Filter the records down to the lines that hold the word "experimental", and copy each of those lines.

[Saved entries]
**********

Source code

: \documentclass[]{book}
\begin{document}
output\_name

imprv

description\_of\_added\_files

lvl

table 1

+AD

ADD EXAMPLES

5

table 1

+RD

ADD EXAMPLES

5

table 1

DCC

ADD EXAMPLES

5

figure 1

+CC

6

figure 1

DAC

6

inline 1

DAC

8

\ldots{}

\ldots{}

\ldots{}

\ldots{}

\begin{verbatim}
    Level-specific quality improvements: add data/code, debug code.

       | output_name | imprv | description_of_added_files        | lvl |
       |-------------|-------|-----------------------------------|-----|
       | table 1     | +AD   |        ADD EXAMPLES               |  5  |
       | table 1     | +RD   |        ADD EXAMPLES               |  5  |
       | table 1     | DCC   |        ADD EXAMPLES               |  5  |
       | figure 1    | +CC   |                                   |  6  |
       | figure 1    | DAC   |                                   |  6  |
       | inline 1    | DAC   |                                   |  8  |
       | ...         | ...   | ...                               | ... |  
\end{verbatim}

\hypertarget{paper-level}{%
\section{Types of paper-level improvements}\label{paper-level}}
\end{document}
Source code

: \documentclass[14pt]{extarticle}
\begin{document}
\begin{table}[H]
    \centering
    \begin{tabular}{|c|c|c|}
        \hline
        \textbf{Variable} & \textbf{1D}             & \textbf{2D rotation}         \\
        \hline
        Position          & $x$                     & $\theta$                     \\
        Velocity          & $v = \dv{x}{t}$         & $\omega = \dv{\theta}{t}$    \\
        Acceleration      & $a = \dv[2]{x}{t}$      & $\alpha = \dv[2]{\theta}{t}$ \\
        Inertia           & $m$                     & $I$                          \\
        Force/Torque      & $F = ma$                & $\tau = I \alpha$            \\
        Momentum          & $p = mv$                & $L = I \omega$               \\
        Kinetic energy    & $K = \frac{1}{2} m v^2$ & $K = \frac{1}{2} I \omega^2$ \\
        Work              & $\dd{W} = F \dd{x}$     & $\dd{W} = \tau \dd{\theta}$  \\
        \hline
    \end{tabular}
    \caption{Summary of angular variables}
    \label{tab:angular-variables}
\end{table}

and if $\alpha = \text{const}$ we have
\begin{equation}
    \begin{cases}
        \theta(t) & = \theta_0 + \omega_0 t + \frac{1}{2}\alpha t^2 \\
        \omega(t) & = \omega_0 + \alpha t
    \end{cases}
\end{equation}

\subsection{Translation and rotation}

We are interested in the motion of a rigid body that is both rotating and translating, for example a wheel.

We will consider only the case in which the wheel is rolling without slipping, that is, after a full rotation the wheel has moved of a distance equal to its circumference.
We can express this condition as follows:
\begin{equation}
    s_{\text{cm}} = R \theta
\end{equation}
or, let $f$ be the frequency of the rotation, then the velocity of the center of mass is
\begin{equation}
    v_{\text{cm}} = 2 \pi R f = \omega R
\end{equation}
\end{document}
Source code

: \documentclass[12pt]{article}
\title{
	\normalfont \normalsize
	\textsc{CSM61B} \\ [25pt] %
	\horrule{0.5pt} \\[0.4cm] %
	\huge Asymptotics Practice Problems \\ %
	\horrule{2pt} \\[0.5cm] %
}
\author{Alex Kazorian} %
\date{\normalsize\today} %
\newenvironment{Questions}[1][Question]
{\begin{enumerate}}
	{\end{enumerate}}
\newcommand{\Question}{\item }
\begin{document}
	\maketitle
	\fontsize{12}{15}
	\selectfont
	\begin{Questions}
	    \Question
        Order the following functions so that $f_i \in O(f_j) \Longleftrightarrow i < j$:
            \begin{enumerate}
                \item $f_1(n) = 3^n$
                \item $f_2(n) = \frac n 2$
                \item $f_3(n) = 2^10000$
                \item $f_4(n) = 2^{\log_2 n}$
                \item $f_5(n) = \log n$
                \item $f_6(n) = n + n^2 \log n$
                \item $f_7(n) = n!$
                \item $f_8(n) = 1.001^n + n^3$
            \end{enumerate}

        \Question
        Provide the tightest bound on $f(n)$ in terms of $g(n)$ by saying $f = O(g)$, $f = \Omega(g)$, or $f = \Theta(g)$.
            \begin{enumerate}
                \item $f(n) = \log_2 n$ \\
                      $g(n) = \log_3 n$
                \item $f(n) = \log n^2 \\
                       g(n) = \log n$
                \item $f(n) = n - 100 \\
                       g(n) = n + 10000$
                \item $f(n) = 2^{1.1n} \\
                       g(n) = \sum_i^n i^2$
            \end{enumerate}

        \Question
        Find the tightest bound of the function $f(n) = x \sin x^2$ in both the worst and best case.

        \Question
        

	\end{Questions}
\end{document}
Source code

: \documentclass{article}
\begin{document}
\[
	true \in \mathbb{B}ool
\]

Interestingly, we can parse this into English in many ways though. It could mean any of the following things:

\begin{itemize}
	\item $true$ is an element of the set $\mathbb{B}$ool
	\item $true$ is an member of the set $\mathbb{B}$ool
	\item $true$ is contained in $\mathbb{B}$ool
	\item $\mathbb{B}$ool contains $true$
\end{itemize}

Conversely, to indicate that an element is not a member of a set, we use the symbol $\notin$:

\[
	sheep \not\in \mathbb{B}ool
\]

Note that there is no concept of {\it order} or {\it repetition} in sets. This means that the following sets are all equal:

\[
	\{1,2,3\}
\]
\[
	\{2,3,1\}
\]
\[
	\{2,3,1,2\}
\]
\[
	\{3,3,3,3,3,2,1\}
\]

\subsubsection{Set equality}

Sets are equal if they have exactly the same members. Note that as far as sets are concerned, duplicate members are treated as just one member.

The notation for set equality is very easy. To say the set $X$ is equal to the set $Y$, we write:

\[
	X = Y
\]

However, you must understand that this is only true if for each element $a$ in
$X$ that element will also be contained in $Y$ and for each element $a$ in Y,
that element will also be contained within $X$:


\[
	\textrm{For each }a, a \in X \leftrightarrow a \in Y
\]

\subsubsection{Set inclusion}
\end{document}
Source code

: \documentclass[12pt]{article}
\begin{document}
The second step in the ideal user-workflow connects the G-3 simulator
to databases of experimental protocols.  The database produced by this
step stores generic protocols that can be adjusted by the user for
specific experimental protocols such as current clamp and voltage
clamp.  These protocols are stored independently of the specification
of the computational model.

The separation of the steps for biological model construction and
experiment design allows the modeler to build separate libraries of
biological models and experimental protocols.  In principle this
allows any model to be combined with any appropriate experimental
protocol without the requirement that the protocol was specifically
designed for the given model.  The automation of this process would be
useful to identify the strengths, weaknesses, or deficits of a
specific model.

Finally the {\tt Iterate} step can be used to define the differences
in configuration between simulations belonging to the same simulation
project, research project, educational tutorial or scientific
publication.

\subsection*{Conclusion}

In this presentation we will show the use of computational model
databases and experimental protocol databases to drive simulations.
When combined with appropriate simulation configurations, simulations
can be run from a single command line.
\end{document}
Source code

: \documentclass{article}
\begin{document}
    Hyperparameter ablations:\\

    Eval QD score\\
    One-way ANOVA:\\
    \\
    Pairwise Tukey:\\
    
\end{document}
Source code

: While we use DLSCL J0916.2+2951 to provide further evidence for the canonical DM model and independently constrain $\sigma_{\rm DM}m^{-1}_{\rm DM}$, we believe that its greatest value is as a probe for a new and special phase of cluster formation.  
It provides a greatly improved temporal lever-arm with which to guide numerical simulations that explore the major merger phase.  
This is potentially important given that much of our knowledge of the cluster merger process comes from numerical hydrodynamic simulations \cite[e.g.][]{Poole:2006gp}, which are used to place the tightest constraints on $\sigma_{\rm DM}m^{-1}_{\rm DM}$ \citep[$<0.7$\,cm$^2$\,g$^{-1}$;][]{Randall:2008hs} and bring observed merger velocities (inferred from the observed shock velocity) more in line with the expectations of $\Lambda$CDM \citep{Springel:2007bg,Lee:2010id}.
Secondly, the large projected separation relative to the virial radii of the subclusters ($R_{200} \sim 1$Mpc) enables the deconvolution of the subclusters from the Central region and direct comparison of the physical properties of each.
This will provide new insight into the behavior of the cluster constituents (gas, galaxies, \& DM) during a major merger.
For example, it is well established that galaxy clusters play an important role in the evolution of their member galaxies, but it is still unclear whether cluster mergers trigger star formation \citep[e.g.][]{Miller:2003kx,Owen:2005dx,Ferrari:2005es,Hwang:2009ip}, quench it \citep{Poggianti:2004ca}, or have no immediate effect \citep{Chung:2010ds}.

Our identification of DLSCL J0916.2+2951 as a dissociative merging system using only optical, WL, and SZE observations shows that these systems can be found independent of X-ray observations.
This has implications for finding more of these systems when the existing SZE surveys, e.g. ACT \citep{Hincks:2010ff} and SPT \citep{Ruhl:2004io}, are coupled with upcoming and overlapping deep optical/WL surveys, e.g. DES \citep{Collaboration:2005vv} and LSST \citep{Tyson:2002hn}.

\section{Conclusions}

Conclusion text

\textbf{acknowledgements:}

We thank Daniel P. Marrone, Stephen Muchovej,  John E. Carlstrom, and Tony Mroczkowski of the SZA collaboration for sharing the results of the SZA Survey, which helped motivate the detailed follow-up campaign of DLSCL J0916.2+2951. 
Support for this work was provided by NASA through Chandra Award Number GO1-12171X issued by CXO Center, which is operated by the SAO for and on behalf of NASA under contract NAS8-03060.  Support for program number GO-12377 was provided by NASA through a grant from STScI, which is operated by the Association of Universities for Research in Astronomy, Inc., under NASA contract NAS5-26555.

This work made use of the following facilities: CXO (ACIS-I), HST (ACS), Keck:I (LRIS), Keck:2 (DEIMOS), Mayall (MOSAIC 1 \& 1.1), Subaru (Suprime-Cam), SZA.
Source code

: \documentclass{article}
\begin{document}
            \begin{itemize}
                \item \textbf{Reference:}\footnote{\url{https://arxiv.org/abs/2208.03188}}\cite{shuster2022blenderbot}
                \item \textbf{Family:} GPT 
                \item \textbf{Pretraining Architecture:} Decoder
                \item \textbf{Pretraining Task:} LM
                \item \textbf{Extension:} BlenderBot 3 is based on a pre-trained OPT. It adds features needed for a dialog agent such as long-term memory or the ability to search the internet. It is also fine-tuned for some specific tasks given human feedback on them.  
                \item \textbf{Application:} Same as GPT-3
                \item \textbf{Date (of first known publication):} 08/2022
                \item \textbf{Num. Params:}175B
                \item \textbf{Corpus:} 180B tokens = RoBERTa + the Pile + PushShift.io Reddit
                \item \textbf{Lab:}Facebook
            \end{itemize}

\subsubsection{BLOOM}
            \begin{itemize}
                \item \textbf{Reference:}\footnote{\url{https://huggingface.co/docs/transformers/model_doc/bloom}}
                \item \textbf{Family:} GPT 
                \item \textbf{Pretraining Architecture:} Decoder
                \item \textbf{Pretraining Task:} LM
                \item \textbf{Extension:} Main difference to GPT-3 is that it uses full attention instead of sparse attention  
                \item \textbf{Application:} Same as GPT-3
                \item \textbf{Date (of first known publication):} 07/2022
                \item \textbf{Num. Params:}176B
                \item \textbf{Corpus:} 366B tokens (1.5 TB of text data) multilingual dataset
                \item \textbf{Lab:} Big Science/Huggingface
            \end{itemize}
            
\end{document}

**********

● Output for this task:
to databases of experimental protocols.  The database produced by this
specific experimental protocols such as current clamp and voltage
biological models and experimental protocols.  In principle this
allows any model to be combined with any appropriate experimental
databases and experimental protocol databases to drive simulations.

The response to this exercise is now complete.